To remember which is which, try this mnemonic which I learned from Evan Misshula: if you begin with power (^), you end up with money ($).

To force a regular expression to only match a complete string, anchor it with both ^ and $:

x <- c("apple pie", "apple", "apple cake")
str_view(x, "apple")
str_view(x, "^apple$")

You can also match the boundary between words with \b. I don’t often use this in R, but I will sometimes use it when I’m doing a search in RStudio when I want to find the name of a function that’s a component of other functions. For example, I’ll search for \bsum\b to avoid matching summarise, summary, rowsum and so on.

14.3.2.1 Exercises

  1. How would you match the literal string "$^$"?

  2. Given the corpus of common words in stringr::words, create regular expressions that find all words that:

    1. Start with “y”.
    2. End with “x”
    3. Are exactly three letters long. (Don’t cheat by using str_length()!)
    4. Have seven letters or more.

    Since this list is long, you might want to use the match argument to str_view() to show only the matching or non-matching words.

14.3.3 Character classes and alternatives

There are a number of special patterns that match more than one character. You’ve already seen ., which matches any character apart from a newline. There are four other useful tools:

  • \d: matches any digit.
  • \s: matches any whitespace (e.g. space, tab, newline).
  • [abc]: matches a, b, or c.
  • [^abc]: matches anything except a, b, or c.

Remember, to create a regular expression containing \d or \s, you’ll need to escape the \ for the string, so you’ll type "\\d" or "\\s".

A character class containing a single character is a nice alternative to backslash escapes when you want to include a single metacharacter in a regex. Many people find this more readable.

# Look for a literal character that normally has special meaning in a regex
str_view(c("abc", "a.c", "a*c", "a c"), "a[.]c")
str_view(c("abc", "a.c", "a*c", "a c"), ".[*]c")
str_view(c("abc", "a.c", "a*c", "a c"), "a[ ]")

This works for most (but not all) regex metacharacters: $ . | ? * + ( ) [ {. Unfortunately, a few characters have special meaning even inside a character class and must be handled with backslash escapes: ] \ ^ and -.

You can use alternation to pick between one or more alternative patterns. For example, abc|d..f will match either ‘“abc”’, or "deaf". Note that the precedence for | is low, so that abc|xyz matches abc or xyz not abcyz or abxyz.
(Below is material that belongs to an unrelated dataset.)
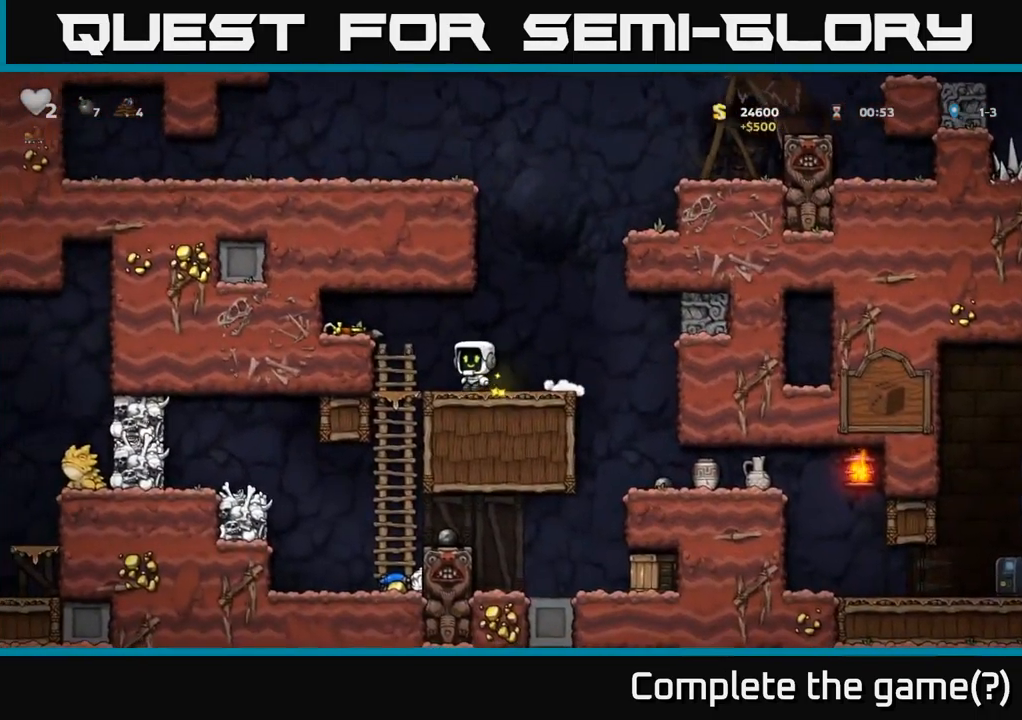
{"buttons": ["DPAD_DOWN"], "left_stick": "center", "right_stick": "center", "events": [[184, "A", "up"], [234, "DPAD_LEFT", "up"], [317, "DPAD_DOWN", "down"]]}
Like with mathematical expressions, if precedence ever gets confusing, use parentheses to make it clear what you want:

str_view(c("grey", "gray"), "gr(e|a)y")

14.3.3.1 Exercises

  1. Create regular expressions to find all words that:

    1. Start with a vowel.

    2. That only contain consonants. (Hint: thinking about matching “not”-vowels.)

    3. End with ed, but not with eed.

    4. End with ing or ise.

  2. Empirically verify the rule “i before e except after c”.
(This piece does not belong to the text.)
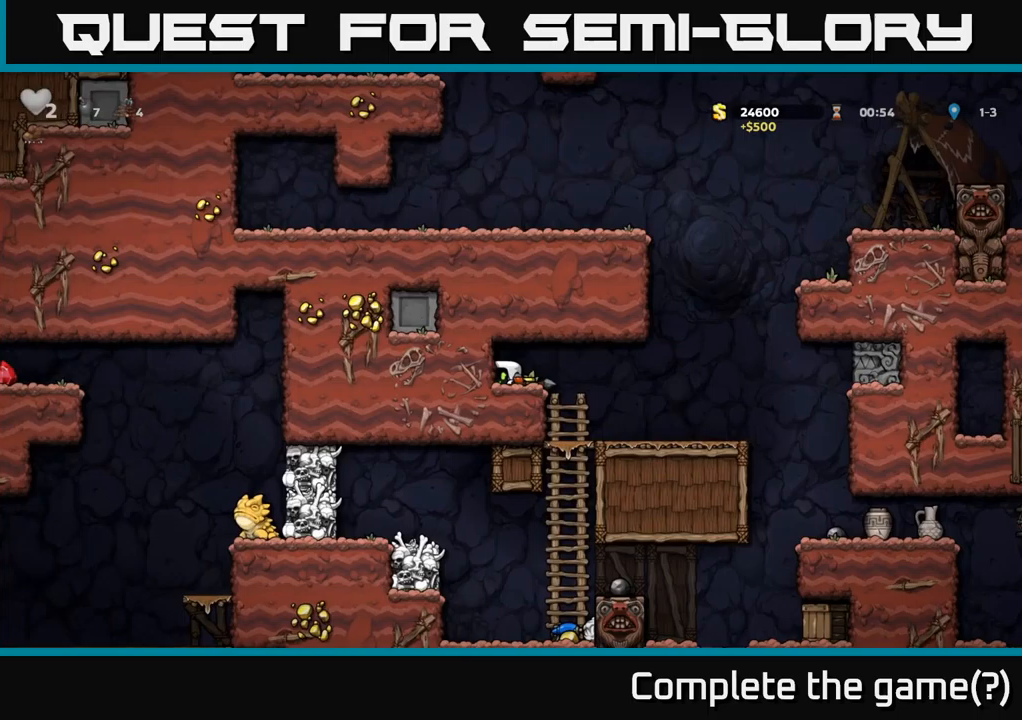
{"buttons": ["DPAD_RIGHT"], "left_stick": "center", "right_stick": "center", "events": [[17, "X", "down"], [150, "DPAD_DOWN", "up"], [150, "DPAD_RIGHT", "down"], [167, "X", "up"]]}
  3. Is “q” always followed by a “u”?

  4. Write a regular expression that matches a word if it’s probably written in British English, not American English.
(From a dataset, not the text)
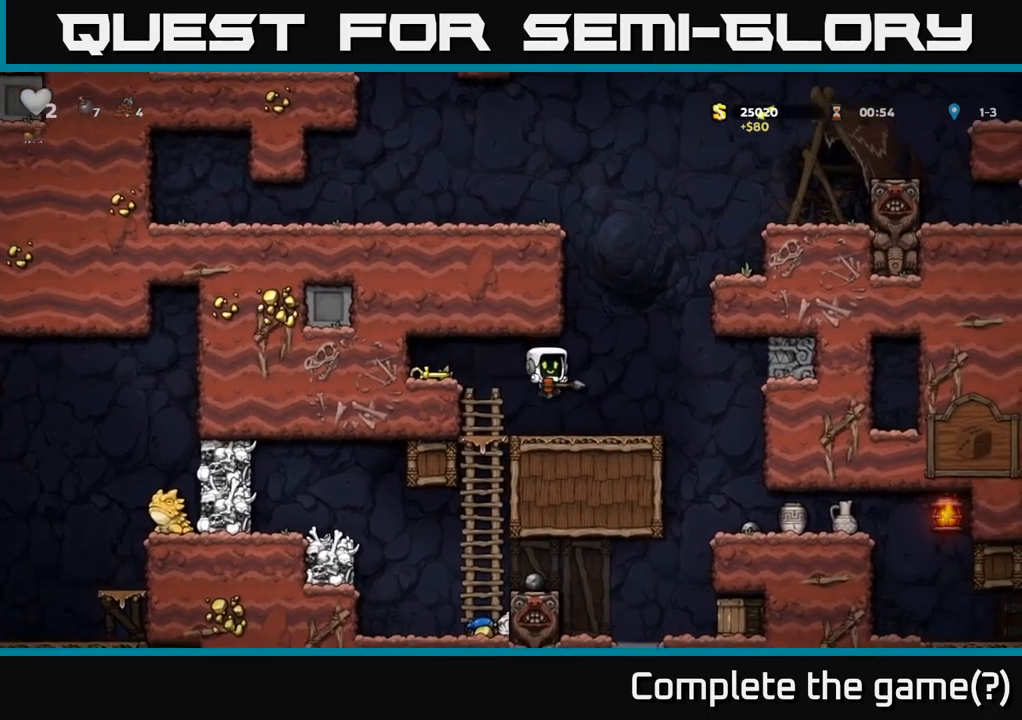
{"buttons": ["DPAD_DOWN"], "left_stick": "center", "right_stick": "center", "events": [[133, "DPAD_RIGHT", "up"], [267, "A", "down"], [317, "DPAD_DOWN", "down"], [367, "A", "up"]]}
  5. Create a regular expression that will match telephone numbers as commonly written in your country.

14.3.4 Repetition

The next step up in power involves controlling how many times a pattern matches:

  • ?: 0 or 1
  • +: 1 or more
  • *: 0 or more
x <- "1888 is the longest year in Roman numerals: MDCCCLXXXVIII"
str_view(x, "CC?")
str_view(x, "CC+")
str_view(x, 'C[LX]+')

Note that the precedence of these operators is high, so you can write: colou?r to match either American or British spellings. That means most uses will need parentheses, like bana(na)+.

You can also specify the number of matches precisely:

  • {n}: exactly n
  • {n,}: n or more
  • {,m}: at most m
  • {n,m}: between n and m
str_view(x, "C{2}")
str_view(x, "C{2,}")
str_view(x, "C{2,3}")

By default these matches are “greedy”: they will match the longest string possible. You can make them “lazy”, matching the shortest string possible by putting a ? after them. This is an advanced feature of regular expressions, but it’s useful to know that it exists:

str_view(x, 'C{2,3}?')
str_view(x, 'C[LX]+?')

14.3.4.1 Exercises

  1. Describe the equivalents of ?, +, * in {m,n} form.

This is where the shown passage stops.